As a family physician witnessing the direct and indirect effects of COVID-19 lockdown measures on my patients, I have become increasingly disturbed by the continued use of policies without careful consideration of their effects on people’s health. If we were to weigh all health outcomes, not only deaths due to COVID-19 – be it years lost due to delayed cancer diagnosis, opioid overdoses, trauma from child abuse, domestic violence or suicides – would we continue blunt, sweeping lockdowns as our main public health strategy?
Despite mounting evidence that the lockdowns are having negative effects on our health, this is not being substantively reflected in the current discourse. This is not to deny the terrible health outcomes of COVID-19 infections; they are real and have been amply documented in both the press and the scientific literature over the past year.
Among my patients, however, the acute challenges created by lockdowns are much more apparent than the effects of COVID-19. I see patients with severe mental health problems experiencing worse symptoms and people with little or no history of mental health diagnoses suffering symptoms for the first time. These patients come to me often disconnected from family and friends and meet a health-care system with fewer resources for support.

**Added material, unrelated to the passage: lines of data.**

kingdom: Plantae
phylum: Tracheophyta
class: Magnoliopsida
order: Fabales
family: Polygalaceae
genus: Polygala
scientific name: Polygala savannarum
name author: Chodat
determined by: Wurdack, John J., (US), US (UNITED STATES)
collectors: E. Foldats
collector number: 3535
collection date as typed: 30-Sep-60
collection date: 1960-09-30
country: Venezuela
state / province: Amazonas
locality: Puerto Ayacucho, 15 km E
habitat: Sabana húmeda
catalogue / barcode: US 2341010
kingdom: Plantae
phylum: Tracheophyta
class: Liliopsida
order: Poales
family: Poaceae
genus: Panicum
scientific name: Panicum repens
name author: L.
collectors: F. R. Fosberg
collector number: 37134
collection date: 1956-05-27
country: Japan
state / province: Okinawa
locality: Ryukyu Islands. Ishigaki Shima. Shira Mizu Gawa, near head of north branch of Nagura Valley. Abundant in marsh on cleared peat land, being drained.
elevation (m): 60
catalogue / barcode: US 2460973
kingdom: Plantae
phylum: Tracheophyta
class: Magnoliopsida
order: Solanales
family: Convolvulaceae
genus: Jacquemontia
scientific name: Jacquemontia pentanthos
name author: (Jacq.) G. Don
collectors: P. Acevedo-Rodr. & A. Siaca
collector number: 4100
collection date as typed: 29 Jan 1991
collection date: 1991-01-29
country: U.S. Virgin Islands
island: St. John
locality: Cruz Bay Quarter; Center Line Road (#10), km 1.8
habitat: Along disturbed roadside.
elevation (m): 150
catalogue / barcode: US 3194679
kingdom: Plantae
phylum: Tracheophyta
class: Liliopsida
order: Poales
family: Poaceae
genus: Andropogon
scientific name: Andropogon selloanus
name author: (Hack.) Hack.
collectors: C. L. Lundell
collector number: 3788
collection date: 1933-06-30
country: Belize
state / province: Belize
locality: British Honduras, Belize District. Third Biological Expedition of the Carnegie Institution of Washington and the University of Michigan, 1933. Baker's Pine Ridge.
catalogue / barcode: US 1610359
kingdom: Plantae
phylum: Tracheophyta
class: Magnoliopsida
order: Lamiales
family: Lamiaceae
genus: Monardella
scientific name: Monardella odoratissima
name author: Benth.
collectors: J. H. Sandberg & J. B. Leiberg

As we enter the second year of the pandemic, I am experiencing a deep dissonance between ethical family medicine practice and the continued promotion of sweeping lockdowns by health professionals leading the COVID-19 response. I suspect this is a question of training. Emergency situations require a unique skill set: immediate action with singular focus. This is in direct contrast to family physicians who are skilled at weighing the long-term benefits and trade-offs of proposed treatments with both scientifically based evidence and the subjective experiences of patients. The patient decides, with the help of a physician, which costs they are willing to bear. Inherent in this is the capacity to hold ambiguity and uncertainty.
Family doctors are trained to consider not just mortality and morbidity but quality-of-life measures. To see a life as something more than to just sustain and “keep alive” has become a pivotal value of family medicine. It is for this reason that any conversation regarding substantive public health measures must include the voices of those trained in making holistic considerations on equal footing as those providing emergency responses.